Could the data below be printed out exactly, with the pictures left out?

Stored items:
# # # # #
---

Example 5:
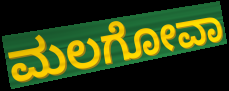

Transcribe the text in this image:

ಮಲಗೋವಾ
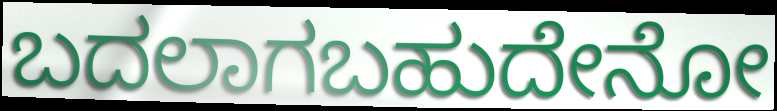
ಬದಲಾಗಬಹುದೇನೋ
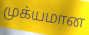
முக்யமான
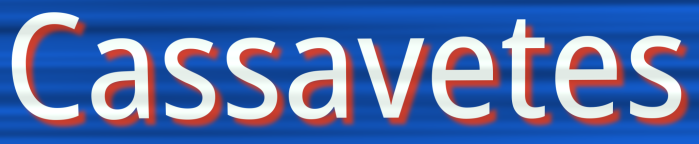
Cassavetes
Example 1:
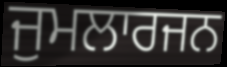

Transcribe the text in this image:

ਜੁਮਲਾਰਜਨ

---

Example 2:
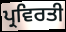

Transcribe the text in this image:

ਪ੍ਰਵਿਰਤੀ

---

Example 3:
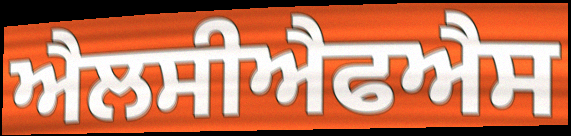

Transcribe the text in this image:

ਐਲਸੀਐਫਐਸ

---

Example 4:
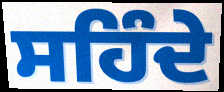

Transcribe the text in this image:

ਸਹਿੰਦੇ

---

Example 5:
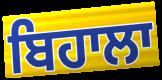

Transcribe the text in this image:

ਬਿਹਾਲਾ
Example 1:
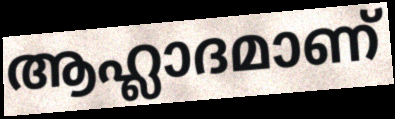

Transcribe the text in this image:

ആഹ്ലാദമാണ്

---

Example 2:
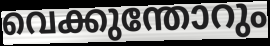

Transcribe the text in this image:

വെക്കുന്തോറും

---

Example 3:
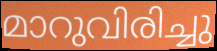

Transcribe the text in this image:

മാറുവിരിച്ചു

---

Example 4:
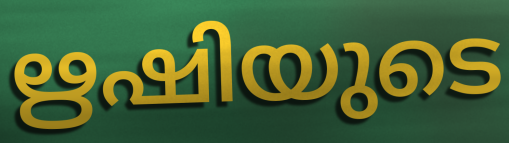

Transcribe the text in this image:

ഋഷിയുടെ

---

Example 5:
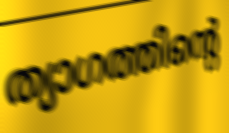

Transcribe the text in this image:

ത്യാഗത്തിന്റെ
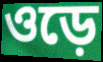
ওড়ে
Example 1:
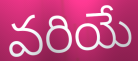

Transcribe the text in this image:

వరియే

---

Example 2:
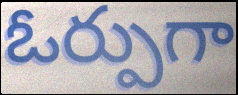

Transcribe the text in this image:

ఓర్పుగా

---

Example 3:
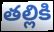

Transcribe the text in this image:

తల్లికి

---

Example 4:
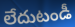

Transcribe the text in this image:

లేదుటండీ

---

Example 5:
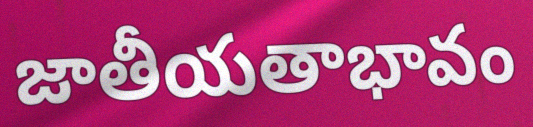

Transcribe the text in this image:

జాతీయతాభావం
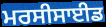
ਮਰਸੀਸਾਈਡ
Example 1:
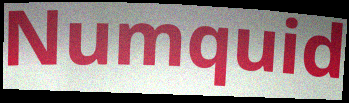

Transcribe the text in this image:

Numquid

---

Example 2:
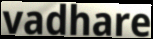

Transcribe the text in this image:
# # # # #
## SOLVED PROBLEM
---

Example 5:

Transcribe the text in this image:

ಮಲಗೋವಾ
ಬದಲಾಗಬಹುದೇನೋ
முக்யமான
Cassavetes
Example 1:

Transcribe the text in this image:

ਜੁਮਲਾਰਜਨ

---

Example 2:

Transcribe the text in this image:

ਪ੍ਰਵਿਰਤੀ

---

Example 3:

Transcribe the text in this image:

ਐਲਸੀਐਫਐਸ

---

Example 4:

Transcribe the text in this image:

ਸਹਿੰਦੇ

---

Example 5:

Transcribe the text in this image:

ਬਿਹਾਲਾ
Example 1:

Transcribe the text in this image:

ആഹ്ലാദമാണ്

---

Example 2:

Transcribe the text in this image:

വെക്കുന്തോറും

---

Example 3:

Transcribe the text in this image:

മാറുവിരിച്ചു

---

Example 4:

Transcribe the text in this image:

ഋഷിയുടെ

---

Example 5:

Transcribe the text in this image:

ത്യാഗത്തിന്റെ
ওড়ে
Example 1:

Transcribe the text in this image:

వరియే

---

Example 2:

Transcribe the text in this image:

ఓర్పుగా

---

Example 3:

Transcribe the text in this image:

తల్లికి

---

Example 4:

Transcribe the text in this image:

లేదుటండీ

---

Example 5:

Transcribe the text in this image:

జాతీయతాభావం
ਮਰਸੀਸਾਈਡ
Example 1:

Transcribe the text in this image:

Numquid

---

Example 2:

Transcribe the text in this image:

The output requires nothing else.